## WHAT IS BEING ASKED:
List every line of the material that contains the string "pour", treating uppercase and lowercase letters as different.

## DATA LISTING:
++++++++++++++++++++
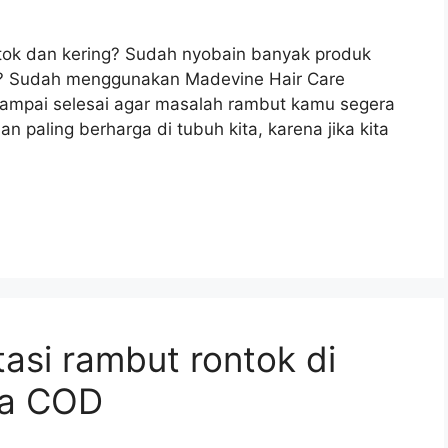
ok dan kering? Sudah nyobain banyak produk
 aja? Sudah menggunakan Madevine Hair Care
i sampai selesai agar masalah rambut kamu segera
 paling berharga di tubuh kita, karena jika kita
si rambut rontok di
sa COD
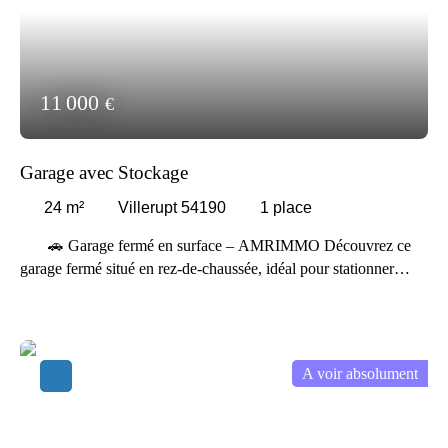
11 000
€
Garage avec Stockage
24
m²
Villerupt 54190
1
place
🚗 Garage fermé en surface – AMRIMMO
Découvrez ce
garage fermé situé en rez-de-chaussée, idéal pour stationner
votre véhicule en toute sécurité ou bénéficier d’un espace de
stockage supplémentaire ✨
Facile d’accès, ce garage en surface
offre un emplacement pratique et sécurisé, parfait pour une
voiture, une moto ou du rangement.
Ce garage représente une
A voir absolument
solution idéale pour protéger votre véhicule des intempéries et
profiter d’un espace privé au quotidien 🚗
📞 Contactez l’agence
AMRIMMO pour plus d’informations ou organiser une visite.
++++++++++++++++++++
## RESPONSE AREA:
garage fermé situé en rez-de-chaussée, idéal pour stationner
offre un emplacement pratique et sécurisé, parfait pour une
solution idéale pour protéger votre véhicule des intempéries et
AMRIMMO pour plus d’informations ou organiser une visite.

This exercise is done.